Control Boards for a Underwater ROV: Part 1
April 19, 2014
For this year’s ROV, I designed the on-board control system that controls everything on the ROV itself. Our team participates in the MATE ROV competition, which is an annual event where thirty different teams try to build the best underwater robot that can do different tasks on the seafloor. Tasks normally involve things like picking up objects, deploying sensors, gathering data, and measuring dimensions of sunk ships. Every year our team redesigns both the electrical and mechanical systems for the entire machine from scratch, building and improving what we learned from the previous year. Last year I designed the on-shore control system, but this time i’m doing the on-board one.

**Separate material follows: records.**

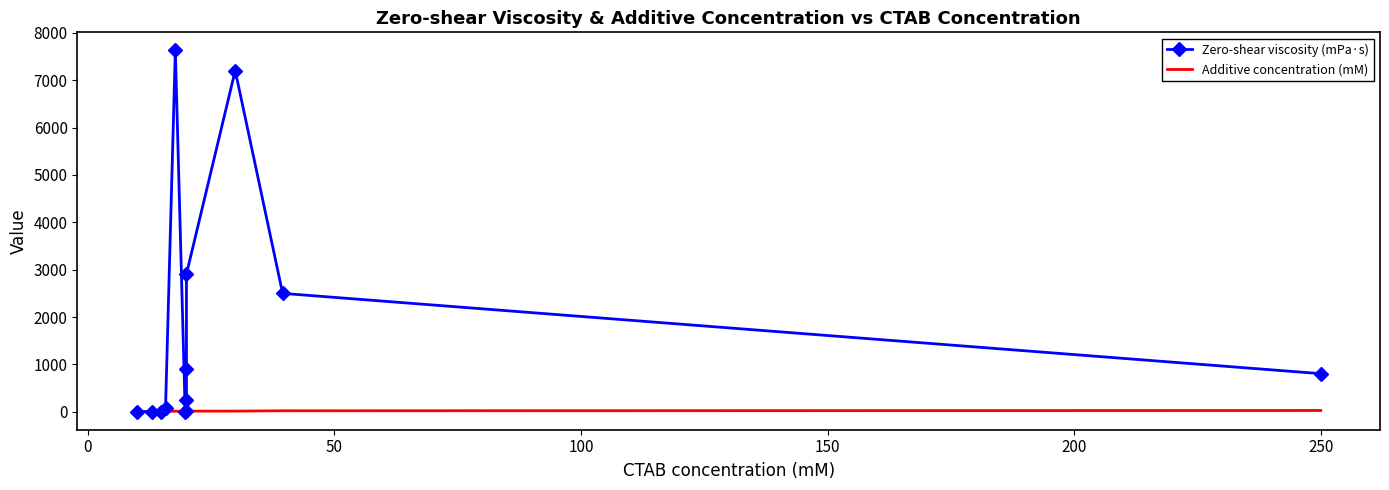

Is the value of Additive concentration (mM) at 9 greater than the value of Zero-shear viscosity (mPa·s) at 10?

No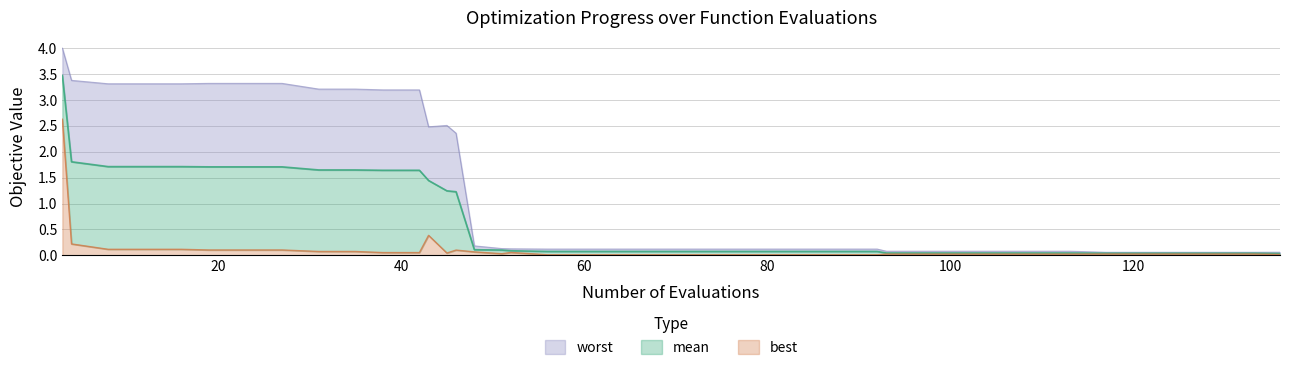

How many lines are shown in the chart?

3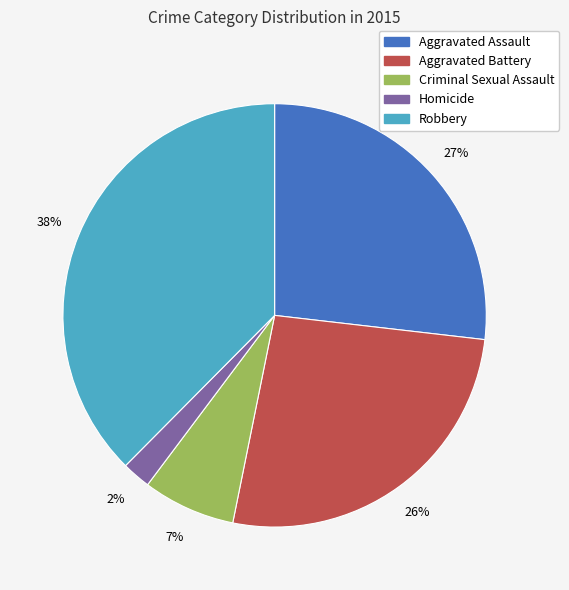

Is there any slice that represents more than half of the pie?

No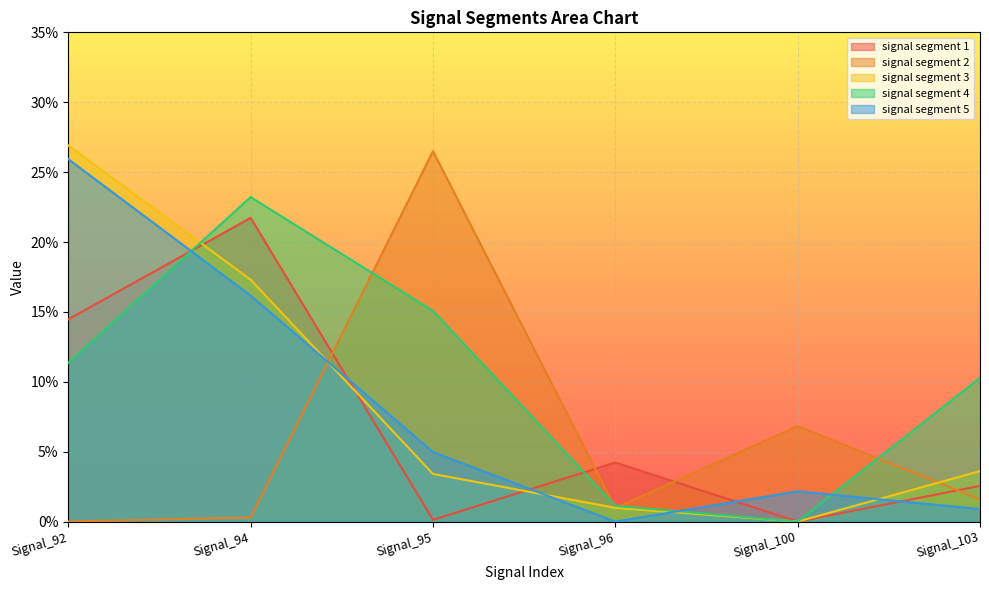

At which category does the chart reach its peak across all series?

Signal_92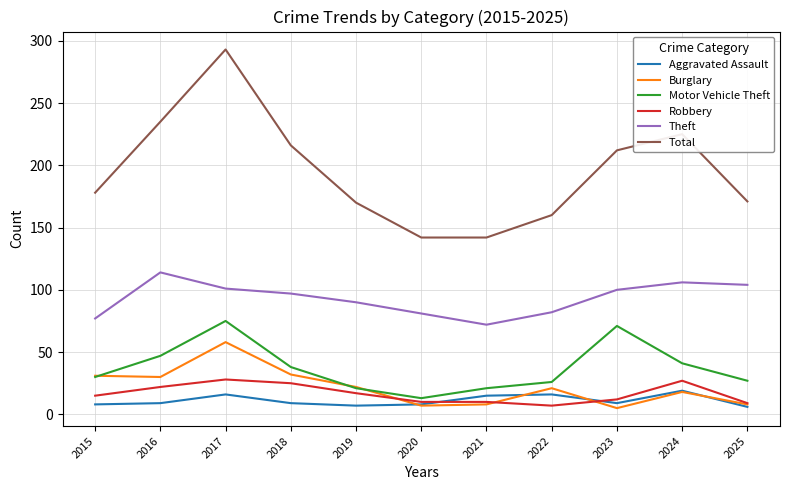

In Burglary, how many points are higher than both neighbors (excluding endpoints)?

3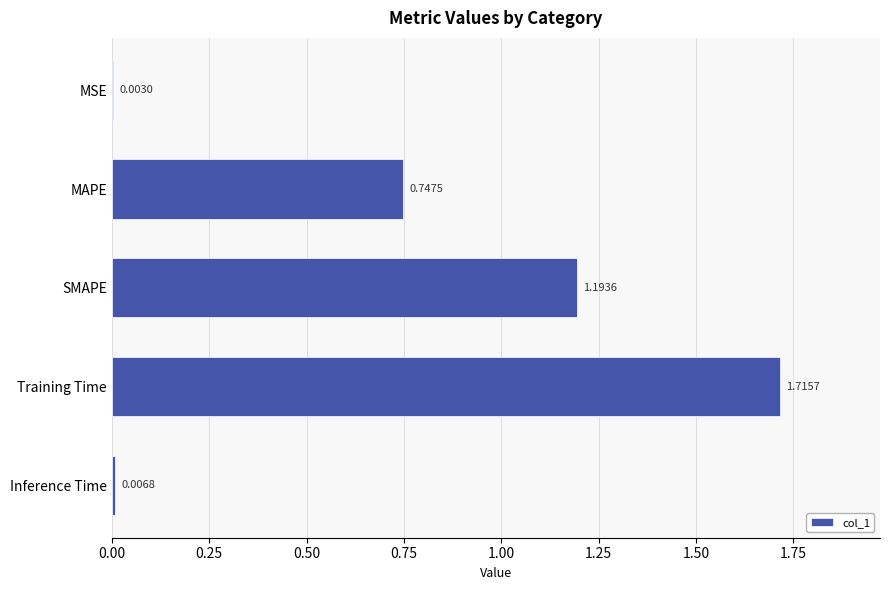

What is the sum of the values at SMAPE and Training Time?

2.9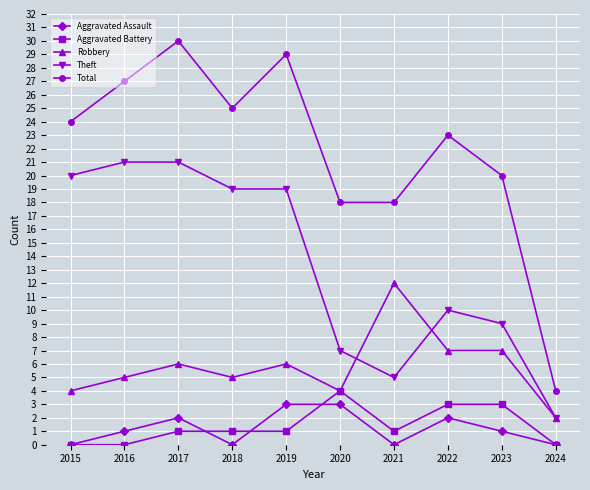

Reading right to left, transcribe all the data shown in this chart.

Aggravated Assault: 0	1	2	0	3	3	0	2	1	0
Aggravated Battery: 0	3	3	1	4	1	1	1	0	0
Robbery: 2	7	7	12	4	6	5	6	5	4
Theft: 2	9	10	5	7	19	19	21	21	20
Total: 4	20	23	18	18	29	25	30	27	24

- Much better video performance: last year we had major problems with video signals dropping from the cameras, which we suspect are from the noisy supply lines and cabling
- Eight channels of motor control: the four vertical thrusters can be controlled individually (in addition to the forward ones), giving the machine roll and pitch control
- Differential signalling: communication lines are differential RS485
- Onboard IMU for self-levelling
- Simplified tether - two eight gauge power lines, and two CAT5s (one for video, one for comms)
Each of the four cameras gets its own 1A LC filter to smooth out any ripples on the 12V line. When the thrusters are fully engaged, noise on the 12V line is around 300mVpp, which is way too much for sensitive cameras.
Each camera also has a balun to convert the 75 ohm video signal to 100. This ensures the signal stays strong after 20 meters of 100 ohm CAT5.
Motors are controlled with 5A MC33886 motor drivers. Each one is individually PWM driven with attiny85s, which also report faults over the I2C bus.
A MAX13432 handles the full-duplex differential comms.
There are three layers inside the control box: primary control, motor driver, and video baluns. All of them are arranged in a 100x100mm grid, with standoffs stacking them up. Layers will be added as needed for sensors that were not planned.